While Januszkiewicz says that the region produces enough green waste to sustain an anaerobic digester, no distinction on the size of such a facility has been given. However, speaking with the Oshawa Express in May 2016, Chris Duke, a biogas program analyst with the Ministry of Agriculture, Food and Rural Affairs, said that he did not foresee a large digester, such as the Heartland Biogas facility in Colorado that can produce 50 megawatts of power, coming to Ontario because there would not be enough waste to make such a facility viable.
“One thing that we don’t have here in Ontario is very large feedlots or those very large dairy farms,” he said at the time.

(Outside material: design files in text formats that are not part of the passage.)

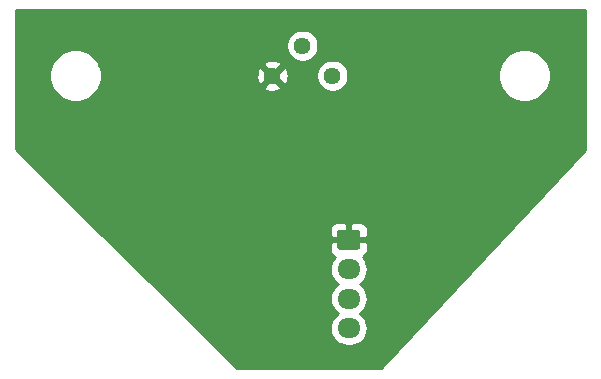
<source format=gbr>
G04 #@! TF.GenerationSoftware,KiCad,Pcbnew,(5.1.2)-2*
G04 #@! TF.CreationDate,2020-01-13T15:56:56+01:00*
G04 #@! TF.ProjectId,SteeringAngleSensor,53746565-7269-46e6-9741-6e676c655365,rev?*
G04 #@! TF.SameCoordinates,Original*
G04 #@! TF.FileFunction,Copper,L2,Bot*
G04 #@! TF.FilePolarity,Positive*
%FSLAX46Y46*%
G04 Gerber Fmt 4.6, Leading zero omitted, Abs format (unit mm)*
G04 Created by KiCad (PCBNEW (5.1.2)-2) date 2020-01-13 15:56:56*
%MOMM*%
%LPD*%
G04 APERTURE LIST*
%ADD10C,1.440000*%
%ADD11C,0.100000*%
%ADD12C,1.700000*%
%ADD13O,1.950000X1.700000*%
%ADD14C,0.254000*%
G04 APERTURE END LIST*
D10*
X141770000Y-90000000D03*
X139230000Y-87460000D03*
X136690000Y-90000000D03*
D11*
G36*
X143889504Y-103031204D02*
G01*
X143913773Y-103034804D01*
X143937571Y-103040765D01*
X143960671Y-103049030D01*
X143982849Y-103059520D01*
X144003893Y-103072133D01*
X144023598Y-103086747D01*
X144041777Y-103103223D01*
X144058253Y-103121402D01*
X144072867Y-103141107D01*
X144085480Y-103162151D01*
X144095970Y-103184329D01*
X144104235Y-103207429D01*
X144110196Y-103231227D01*
X144113796Y-103255496D01*
X144115000Y-103280000D01*
X144115000Y-104480000D01*
X144113796Y-104504504D01*
X144110196Y-104528773D01*
X144104235Y-104552571D01*
X144095970Y-104575671D01*
X144085480Y-104597849D01*
X144072867Y-104618893D01*
X144058253Y-104638598D01*
X144041777Y-104656777D01*
X144023598Y-104673253D01*
X144003893Y-104687867D01*
X143982849Y-104700480D01*
X143960671Y-104710970D01*
X143937571Y-104719235D01*
X143913773Y-104725196D01*
X143889504Y-104728796D01*
X143865000Y-104730000D01*
X142415000Y-104730000D01*
X142390496Y-104728796D01*
X142366227Y-104725196D01*
X142342429Y-104719235D01*
X142319329Y-104710970D01*
X142297151Y-104700480D01*
X142276107Y-104687867D01*
X142256402Y-104673253D01*
X142238223Y-104656777D01*
X142221747Y-104638598D01*
X142207133Y-104618893D01*
X142194520Y-104597849D01*
X142184030Y-104575671D01*
X142175765Y-104552571D01*
X142169804Y-104528773D01*
X142166204Y-104504504D01*
X142165000Y-104480000D01*
X142165000Y-103280000D01*
X142166204Y-103255496D01*
X142169804Y-103231227D01*
X142175765Y-103207429D01*
X142184030Y-103184329D01*
X142194520Y-103162151D01*
X142207133Y-103141107D01*
X142221747Y-103121402D01*
X142238223Y-103103223D01*
X142256402Y-103086747D01*
X142276107Y-103072133D01*
X142297151Y-103059520D01*
X142319329Y-103049030D01*
X142342429Y-103040765D01*
X142366227Y-103034804D01*
X142390496Y-103031204D01*
X142415000Y-103030000D01*
X143865000Y-103030000D01*
X143889504Y-103031204D01*
X143889504Y-103031204D01*
G37*
D12*
X143140000Y-103880000D03*
D13*
X143140000Y-106380000D03*
X143140000Y-108880000D03*
X143140000Y-111380000D03*
D14*
G36*
X163170001Y-96259507D02*
G01*
X145843550Y-114790000D01*
X133701352Y-114790000D01*
X125202498Y-106380000D01*
X141522815Y-106380000D01*
X141551487Y-106671111D01*
X141636401Y-106951034D01*
X141774294Y-107209014D01*
X141959866Y-107435134D01*
X142185986Y-107620706D01*
X142203374Y-107630000D01*
X142185986Y-107639294D01*
X141959866Y-107824866D01*
X141774294Y-108050986D01*
X141636401Y-108308966D01*
X141551487Y-108588889D01*
X141522815Y-108880000D01*
X141551487Y-109171111D01*
X141636401Y-109451034D01*
X141774294Y-109709014D01*
X141959866Y-109935134D01*
X142185986Y-110120706D01*
X142203374Y-110130000D01*
X142185986Y-110139294D01*
X141959866Y-110324866D01*
X141774294Y-110550986D01*
X141636401Y-110808966D01*
X141551487Y-111088889D01*
X141522815Y-111380000D01*
X141551487Y-111671111D01*
X141636401Y-111951034D01*
X141774294Y-112209014D01*
X141959866Y-112435134D01*
X142185986Y-112620706D01*
X142443966Y-112758599D01*
X142723889Y-112843513D01*
X142942050Y-112865000D01*
X143337950Y-112865000D01*
X143556111Y-112843513D01*
X143836034Y-112758599D01*
X144094014Y-112620706D01*
X144320134Y-112435134D01*
X144505706Y-112209014D01*
X144643599Y-111951034D01*
X144728513Y-111671111D01*
X144757185Y-111380000D01*
X144728513Y-111088889D01*
X144643599Y-110808966D01*
X144505706Y-110550986D01*
X144320134Y-110324866D01*
X144094014Y-110139294D01*
X144076626Y-110130000D01*
X144094014Y-110120706D01*
X144320134Y-109935134D01*
X144505706Y-109709014D01*
X144643599Y-109451034D01*
X144728513Y-109171111D01*
X144757185Y-108880000D01*
X144728513Y-108588889D01*
X144643599Y-108308966D01*
X144505706Y-108050986D01*
X144320134Y-107824866D01*
X144094014Y-107639294D01*
X144076626Y-107630000D01*
X144094014Y-107620706D01*
X144320134Y-107435134D01*
X144505706Y-107209014D01*
X144643599Y-106951034D01*
X144728513Y-106671111D01*
X144757185Y-106380000D01*
X144728513Y-106088889D01*
X144643599Y-105808966D01*
X144505706Y-105550986D01*
X144324392Y-105330055D01*
X144359180Y-105319502D01*
X144469494Y-105260537D01*
X144566185Y-105181185D01*
X144645537Y-105084494D01*
X144704502Y-104974180D01*
X144740812Y-104854482D01*
X144753072Y-104730000D01*
X144750000Y-104165750D01*
X144591250Y-104007000D01*
X143267000Y-104007000D01*
X143267000Y-104027000D01*
X143013000Y-104027000D01*
X143013000Y-104007000D01*
X141688750Y-104007000D01*
X141530000Y-104165750D01*
X141526928Y-104730000D01*
X141539188Y-104854482D01*
X141575498Y-104974180D01*
X141634463Y-105084494D01*
X141713815Y-105181185D01*
X141810506Y-105260537D01*
X141920820Y-105319502D01*
X141955608Y-105330055D01*
X141774294Y-105550986D01*
X141636401Y-105808966D01*
X141551487Y-106088889D01*
X141522815Y-106380000D01*
X125202498Y-106380000D01*
X121817105Y-103030000D01*
X141526928Y-103030000D01*
X141530000Y-103594250D01*
X141688750Y-103753000D01*
X143013000Y-103753000D01*
X143013000Y-102553750D01*
X143267000Y-102553750D01*
X143267000Y-103753000D01*
X144591250Y-103753000D01*
X144750000Y-103594250D01*
X144753072Y-103030000D01*
X144740812Y-102905518D01*
X144704502Y-102785820D01*
X144645537Y-102675506D01*
X144566185Y-102578815D01*
X144469494Y-102499463D01*
X144359180Y-102440498D01*
X144239482Y-102404188D01*
X144115000Y-102391928D01*
X143425750Y-102395000D01*
X143267000Y-102553750D01*
X143013000Y-102553750D01*
X142854250Y-102395000D01*
X142165000Y-102391928D01*
X142040518Y-102404188D01*
X141920820Y-102440498D01*
X141810506Y-102499463D01*
X141713815Y-102578815D01*
X141634463Y-102675506D01*
X141575498Y-102785820D01*
X141539188Y-102905518D01*
X141526928Y-103030000D01*
X121817105Y-103030000D01*
X114960000Y-96244586D01*
X114960000Y-89779872D01*
X117765000Y-89779872D01*
X117765000Y-90220128D01*
X117850890Y-90651925D01*
X118019369Y-91058669D01*
X118263962Y-91424729D01*
X118575271Y-91736038D01*
X118941331Y-91980631D01*
X119348075Y-92149110D01*
X119779872Y-92235000D01*
X120220128Y-92235000D01*
X120651925Y-92149110D01*
X121058669Y-91980631D01*
X121424729Y-91736038D01*
X121736038Y-91424729D01*
X121980631Y-91058669D01*
X122031624Y-90935560D01*
X135934045Y-90935560D01*
X135995932Y-91171368D01*
X136237790Y-91284266D01*
X136497027Y-91347811D01*
X136763680Y-91359561D01*
X137027501Y-91319063D01*
X137278353Y-91227875D01*
X137384068Y-91171368D01*
X137445955Y-90935560D01*
X136690000Y-90179605D01*
X135934045Y-90935560D01*
X122031624Y-90935560D01*
X122149110Y-90651925D01*
X122235000Y-90220128D01*
X122235000Y-90073680D01*
X135330439Y-90073680D01*
X135370937Y-90337501D01*
X135462125Y-90588353D01*
X135518632Y-90694068D01*
X135754440Y-90755955D01*
X136510395Y-90000000D01*
X136869605Y-90000000D01*
X137625560Y-90755955D01*
X137861368Y-90694068D01*
X137974266Y-90452210D01*
X138037811Y-90192973D01*
X138049561Y-89926320D01*
X138040386Y-89866544D01*
X140415000Y-89866544D01*
X140415000Y-90133456D01*
X140467072Y-90395239D01*
X140569215Y-90641833D01*
X140717503Y-90863762D01*
X140906238Y-91052497D01*
X141128167Y-91200785D01*
X141374761Y-91302928D01*
X141636544Y-91355000D01*
X141903456Y-91355000D01*
X142165239Y-91302928D01*
X142411833Y-91200785D01*
X142633762Y-91052497D01*
X142822497Y-90863762D01*
X142970785Y-90641833D01*
X143072928Y-90395239D01*
X143125000Y-90133456D01*
X143125000Y-89866544D01*
X143107760Y-89779872D01*
X155765000Y-89779872D01*
X155765000Y-90220128D01*
X155850890Y-90651925D01*
X156019369Y-91058669D01*
X156263962Y-91424729D01*
X156575271Y-91736038D01*
X156941331Y-91980631D01*
X157348075Y-92149110D01*
X157779872Y-92235000D01*
X158220128Y-92235000D01*
X158651925Y-92149110D01*
X159058669Y-91980631D01*
X159424729Y-91736038D01*
X159736038Y-91424729D01*
X159980631Y-91058669D01*
X160149110Y-90651925D01*
X160235000Y-90220128D01*
X160235000Y-89779872D01*
X160149110Y-89348075D01*
X159980631Y-88941331D01*
X159736038Y-88575271D01*
X159424729Y-88263962D01*
X159058669Y-88019369D01*
X158651925Y-87850890D01*
X158220128Y-87765000D01*
X157779872Y-87765000D01*
X157348075Y-87850890D01*
X156941331Y-88019369D01*
X156575271Y-88263962D01*
X156263962Y-88575271D01*
X156019369Y-88941331D01*
X155850890Y-89348075D01*
X155765000Y-89779872D01*
X143107760Y-89779872D01*
X143072928Y-89604761D01*
X142970785Y-89358167D01*
X142822497Y-89136238D01*
X142633762Y-88947503D01*
X142411833Y-88799215D01*
X142165239Y-88697072D01*
X141903456Y-88645000D01*
X141636544Y-88645000D01*
X141374761Y-88697072D01*
X141128167Y-88799215D01*
X140906238Y-88947503D01*
X140717503Y-89136238D01*
X140569215Y-89358167D01*
X140467072Y-89604761D01*
X140415000Y-89866544D01*
X138040386Y-89866544D01*
X138009063Y-89662499D01*
X137917875Y-89411647D01*
X137861368Y-89305932D01*
X137625560Y-89244045D01*
X136869605Y-90000000D01*
X136510395Y-90000000D01*
X135754440Y-89244045D01*
X135518632Y-89305932D01*
X135405734Y-89547790D01*
X135342189Y-89807027D01*
X135330439Y-90073680D01*
X122235000Y-90073680D01*
X122235000Y-89779872D01*
X122149110Y-89348075D01*
X122031625Y-89064440D01*
X135934045Y-89064440D01*
X136690000Y-89820395D01*
X137445955Y-89064440D01*
X137384068Y-88828632D01*
X137142210Y-88715734D01*
X136882973Y-88652189D01*
X136616320Y-88640439D01*
X136352499Y-88680937D01*
X136101647Y-88772125D01*
X135995932Y-88828632D01*
X135934045Y-89064440D01*
X122031625Y-89064440D01*
X121980631Y-88941331D01*
X121736038Y-88575271D01*
X121424729Y-88263962D01*
X121058669Y-88019369D01*
X120651925Y-87850890D01*
X120220128Y-87765000D01*
X119779872Y-87765000D01*
X119348075Y-87850890D01*
X118941331Y-88019369D01*
X118575271Y-88263962D01*
X118263962Y-88575271D01*
X118019369Y-88941331D01*
X117850890Y-89348075D01*
X117765000Y-89779872D01*
X114960000Y-89779872D01*
X114960000Y-87326544D01*
X137875000Y-87326544D01*
X137875000Y-87593456D01*
X137927072Y-87855239D01*
X138029215Y-88101833D01*
X138177503Y-88323762D01*
X138366238Y-88512497D01*
X138588167Y-88660785D01*
X138834761Y-88762928D01*
X139096544Y-88815000D01*
X139363456Y-88815000D01*
X139625239Y-88762928D01*
X139871833Y-88660785D01*
X140093762Y-88512497D01*
X140282497Y-88323762D01*
X140430785Y-88101833D01*
X140532928Y-87855239D01*
X140585000Y-87593456D01*
X140585000Y-87326544D01*
X140532928Y-87064761D01*
X140430785Y-86818167D01*
X140282497Y-86596238D01*
X140093762Y-86407503D01*
X139871833Y-86259215D01*
X139625239Y-86157072D01*
X139363456Y-86105000D01*
X139096544Y-86105000D01*
X138834761Y-86157072D01*
X138588167Y-86259215D01*
X138366238Y-86407503D01*
X138177503Y-86596238D01*
X138029215Y-86818167D01*
X137927072Y-87064761D01*
X137875000Y-87326544D01*
X114960000Y-87326544D01*
X114960000Y-84480000D01*
X163170000Y-84480000D01*
X163170001Y-96259507D01*
X163170001Y-96259507D01*
G37*
X163170001Y-96259507D02*
X145843550Y-114790000D01*
X133701352Y-114790000D01*
X125202498Y-106380000D01*
X141522815Y-106380000D01*
X141551487Y-106671111D01*
X141636401Y-106951034D01*
X141774294Y-107209014D01*
X141959866Y-107435134D01*
X142185986Y-107620706D01*
X142203374Y-107630000D01*
X142185986Y-107639294D01*
X141959866Y-107824866D01*
X141774294Y-108050986D01*
X141636401Y-108308966D01*
X141551487Y-108588889D01*
X141522815Y-108880000D01*
X141551487Y-109171111D01*
X141636401Y-109451034D01*
X141774294Y-109709014D01*
X141959866Y-109935134D01*
X142185986Y-110120706D01*
X142203374Y-110130000D01*
X142185986Y-110139294D01*
X141959866Y-110324866D01*
X141774294Y-110550986D01*
X141636401Y-110808966D01*
X141551487Y-111088889D01*
X141522815Y-111380000D01*
X141551487Y-111671111D01*
X141636401Y-111951034D01*
X141774294Y-112209014D01*
X141959866Y-112435134D01*
X142185986Y-112620706D01*
X142443966Y-112758599D01*
X142723889Y-112843513D01*
X142942050Y-112865000D01*
X143337950Y-112865000D01*
X143556111Y-112843513D01*
X143836034Y-112758599D01*
X144094014Y-112620706D01*
X144320134Y-112435134D01*
X144505706Y-112209014D01*
X144643599Y-111951034D01*
X144728513Y-111671111D01*
X144757185Y-111380000D01*
X144728513Y-111088889D01*
X144643599Y-110808966D01*
X144505706Y-110550986D01*
X144320134Y-110324866D01*
X144094014Y-110139294D01*
X144076626Y-110130000D01*
X144094014Y-110120706D01*
X144320134Y-109935134D01*
X144505706Y-109709014D01*
X144643599Y-109451034D01*
X144728513Y-109171111D01*
X144757185Y-108880000D01*
X144728513Y-108588889D01*
X144643599Y-108308966D01*
X144505706Y-108050986D01*
X144320134Y-107824866D01*
X144094014Y-107639294D01*
X144076626Y-107630000D01*
X144094014Y-107620706D01*
X144320134Y-107435134D01*
X144505706Y-107209014D01*
X144643599Y-106951034D01*
X144728513Y-106671111D01*
X144757185Y-106380000D01*
X144728513Y-106088889D01*
X144643599Y-105808966D01*
X144505706Y-105550986D01*
X144324392Y-105330055D01*
X144359180Y-105319502D01*
X144469494Y-105260537D01*
X144566185Y-105181185D01*
X144645537Y-105084494D01*
X144704502Y-104974180D01*
X144740812Y-104854482D01*
X144753072Y-104730000D01*
X144750000Y-104165750D01*
X144591250Y-104007000D01*
X143267000Y-104007000D01*
X143267000Y-104027000D01*
X143013000Y-104027000D01*
X143013000Y-104007000D01*
X141688750Y-104007000D01*
X141530000Y-104165750D01*
X141526928Y-104730000D01*
X141539188Y-104854482D01*
X141575498Y-104974180D01*
X141634463Y-105084494D01*
X141713815Y-105181185D01*
X141810506Y-105260537D01*
X141920820Y-105319502D01*
X141955608Y-105330055D01*
X141774294Y-105550986D01*
X141636401Y-105808966D01*
X141551487Y-106088889D01*
X141522815Y-106380000D01*
X125202498Y-106380000D01*
X121817105Y-103030000D01*
X141526928Y-103030000D01*
X141530000Y-103594250D01*
X141688750Y-103753000D01*
X143013000Y-103753000D01*
X143013000Y-102553750D01*
X143267000Y-102553750D01*
X143267000Y-103753000D01*
X144591250Y-103753000D01*
X144750000Y-103594250D01*
X144753072Y-103030000D01*
X144740812Y-102905518D01*
X144704502Y-102785820D01*
X144645537Y-102675506D01*
X144566185Y-102578815D01*
X144469494Y-102499463D01*
X144359180Y-102440498D01*
X144239482Y-102404188D01*
X144115000Y-102391928D01*
X143425750Y-102395000D01*
X143267000Y-102553750D01*
X143013000Y-102553750D01*
X142854250Y-102395000D01*
X142165000Y-102391928D01*
X142040518Y-102404188D01*
X141920820Y-102440498D01*
X141810506Y-102499463D01*
X141713815Y-102578815D01*
X141634463Y-102675506D01*
X141575498Y-102785820D01*
X141539188Y-102905518D01*
X141526928Y-103030000D01*
X121817105Y-103030000D01*
X114960000Y-96244586D01*
X114960000Y-89779872D01*
X117765000Y-89779872D01*
X117765000Y-90220128D01*
X117850890Y-90651925D01*
X118019369Y-91058669D01*
X118263962Y-91424729D01*
X118575271Y-91736038D01*
X118941331Y-91980631D01*
X119348075Y-92149110D01*
X119779872Y-92235000D01*
X120220128Y-92235000D01*
X120651925Y-92149110D01*
X121058669Y-91980631D01*
X121424729Y-91736038D01*
X121736038Y-91424729D01*
X121980631Y-91058669D01*
X122031624Y-90935560D01*
X135934045Y-90935560D01*
X135995932Y-91171368D01*
X136237790Y-91284266D01*
X136497027Y-91347811D01*
X136763680Y-91359561D01*
X137027501Y-91319063D01*
X137278353Y-91227875D01*
X137384068Y-91171368D01*
X137445955Y-90935560D01*
X136690000Y-90179605D01*
X135934045Y-90935560D01*
X122031624Y-90935560D01*
X122149110Y-90651925D01*
X122235000Y-90220128D01*
X122235000Y-90073680D01*
X135330439Y-90073680D01*
X135370937Y-90337501D01*
X135462125Y-90588353D01*
X135518632Y-90694068D01*
X135754440Y-90755955D01*
X136510395Y-90000000D01*
X136869605Y-90000000D01*
X137625560Y-90755955D01*
X137861368Y-90694068D01*
X137974266Y-90452210D01*
X138037811Y-90192973D01*
X138049561Y-89926320D01*
X138040386Y-89866544D01*
X140415000Y-89866544D01*
X140415000Y-90133456D01*
X140467072Y-90395239D01*
X140569215Y-90641833D01*
X140717503Y-90863762D01*
X140906238Y-91052497D01*
X141128167Y-91200785D01*
X141374761Y-91302928D01*
X141636544Y-91355000D01*
X141903456Y-91355000D01*
X142165239Y-91302928D01*
X142411833Y-91200785D01*
X142633762Y-91052497D01*
X142822497Y-90863762D01*
X142970785Y-90641833D01*
X143072928Y-90395239D01*
X143125000Y-90133456D01*
X143125000Y-89866544D01*
X143107760Y-89779872D01*
X155765000Y-89779872D01*
X155765000Y-90220128D01*
X155850890Y-90651925D01*
X156019369Y-91058669D01*
X156263962Y-91424729D01*
X156575271Y-91736038D01*
X156941331Y-91980631D01*
X157348075Y-92149110D01*
X157779872Y-92235000D01*
X158220128Y-92235000D01*
X158651925Y-92149110D01*
X159058669Y-91980631D01*
X159424729Y-91736038D01*
X159736038Y-91424729D01*
X159980631Y-91058669D01*
X160149110Y-90651925D01*
X160235000Y-90220128D01*
X160235000Y-89779872D01*
X160149110Y-89348075D01*
X159980631Y-88941331D01*
X159736038Y-88575271D01*
X159424729Y-88263962D01*
X159058669Y-88019369D01*
X158651925Y-87850890D01*
X158220128Y-87765000D01*
X157779872Y-87765000D01*
X157348075Y-87850890D01*
X156941331Y-88019369D01*
X156575271Y-88263962D01*
X156263962Y-88575271D01*
X156019369Y-88941331D01*
X155850890Y-89348075D01*
X155765000Y-89779872D01*
X143107760Y-89779872D01*
X143072928Y-89604761D01*
X142970785Y-89358167D01*
X142822497Y-89136238D01*
X142633762Y-88947503D01*
X142411833Y-88799215D01*
X142165239Y-88697072D01*
X141903456Y-88645000D01*
X141636544Y-88645000D01*
X141374761Y-88697072D01*
X141128167Y-88799215D01*
X140906238Y-88947503D01*
X140717503Y-89136238D01*
X140569215Y-89358167D01*
X140467072Y-89604761D01*
X140415000Y-89866544D01*
X138040386Y-89866544D01*
X138009063Y-89662499D01*
X137917875Y-89411647D01*
X137861368Y-89305932D01*
X137625560Y-89244045D01*
X136869605Y-90000000D01*
X136510395Y-90000000D01*
X135754440Y-89244045D01*
X135518632Y-89305932D01*
X135405734Y-89547790D01*
X135342189Y-89807027D01*
X135330439Y-90073680D01*
X122235000Y-90073680D01*
X122235000Y-89779872D01*
X122149110Y-89348075D01*
X122031625Y-89064440D01*
X135934045Y-89064440D01*
X136690000Y-89820395D01*
X137445955Y-89064440D01*
X137384068Y-88828632D01*
X137142210Y-88715734D01*
X136882973Y-88652189D01*
X136616320Y-88640439D01*
X136352499Y-88680937D01*
X136101647Y-88772125D01*
X135995932Y-88828632D01*
X135934045Y-89064440D01*
X122031625Y-89064440D01*
X121980631Y-88941331D01*
X121736038Y-88575271D01*
X121424729Y-88263962D01*
X121058669Y-88019369D01*
X120651925Y-87850890D01*
X120220128Y-87765000D01*
X119779872Y-87765000D01*
X119348075Y-87850890D01*
X118941331Y-88019369D01*
X118575271Y-88263962D01*
X118263962Y-88575271D01*
X118019369Y-88941331D01*
X117850890Y-89348075D01*
X117765000Y-89779872D01*
X114960000Y-89779872D01*
X114960000Y-87326544D01*
X137875000Y-87326544D01*
X137875000Y-87593456D01*
X137927072Y-87855239D01*
X138029215Y-88101833D01*
X138177503Y-88323762D01*
X138366238Y-88512497D01*
X138588167Y-88660785D01*
X138834761Y-88762928D01*
X139096544Y-88815000D01*
X139363456Y-88815000D01*
X139625239Y-88762928D01*
X139871833Y-88660785D01*
X140093762Y-88512497D01*
X140282497Y-88323762D01*
X140430785Y-88101833D01*
X140532928Y-87855239D01*
X140585000Y-87593456D01*
X140585000Y-87326544D01*
X140532928Y-87064761D01*
X140430785Y-86818167D01*
X140282497Y-86596238D01*
X140093762Y-86407503D01*
X139871833Y-86259215D01*
X139625239Y-86157072D01*
X139363456Y-86105000D01*
X139096544Y-86105000D01*
X138834761Y-86157072D01*
X138588167Y-86259215D01*
X138366238Y-86407503D01*
X138177503Y-86596238D01*
X138029215Y-86818167D01*
X137927072Y-87064761D01*
X137875000Y-87326544D01*
X114960000Y-87326544D01*
X114960000Y-84480000D01*
X163170000Y-84480000D01*
X163170001Y-96259507D01*
M02*

</source>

“We do have large dairy farms, but not to the size you’d see in the States. We don’t have very large pig farms either, which you’d see in the United States.”
Money already spent
When the case for the anaerobic digester project is presented to councillors for final approval, the Region of Durham will have budgeted more than $1 million on the project, taking into account money approved in this year’s spending plan.
According to a review of regional budgets dating back to 2010, The Oshawa Express has found $1.75 million budgeted by the region on the anaerobic digester file.
The first instance, $50,000 towards preliminary design and consultations, was listed in the 2011 budget’s capital forecast as spending to take place that year.
Money wasn’t officially budgeted again until 2015, when $500,000 was put towards the development of an organics plan and anaerobic digester in the Region of Durham. The 2016 budget put $400,000 towards the same item.
In the recently passed 2017 budget, councillors approved $800,000 to go towards the development and construction of an organics plan and anaerobic digester. The capital forecast in the 2017 budget, which lays out expected spending by the region in future years, lists $72 million – the amount previously cited as a debenture to cover both a digester and a pre-sort facility – as expected spending for 2018.
Joanne Paquette, a spokesperson for the region’s works department, says that of the $500,000 budgeted in 2015, only $50,000 was spent, going towards a review on anaerobic digester technology. The $400,000 budgeted in 2016 was put toward the business case coming forward this year.
Paquette did not say what the money budgeted in 2011 went towards, or if it was fully spent.
What is known is how some of the money was spent by the Region of Durham on trips overseas to investigate anaerobic digestion.
In 2015, staff visited sites in Germany, Holland and France at a cost of more than $40,000. The next year, a group of nine representatives from the Region of Durham visited sites in France and Spain. Speaking at regional council, Jim Clapp, the region’s finance commissioner, said the final cost of the trip came to $104,000.
As previously reported in The Oshawa Express, that latter trip included a number of visits to tourist sites, such as the Palace of Versailles outside of Paris and the Sagrada Familia Basillica in Barcelona, as well as a sightseeing cruise in Paris, on days when the contingent was not taking part in regional business.
Those expenses were approved by the region’s finance department.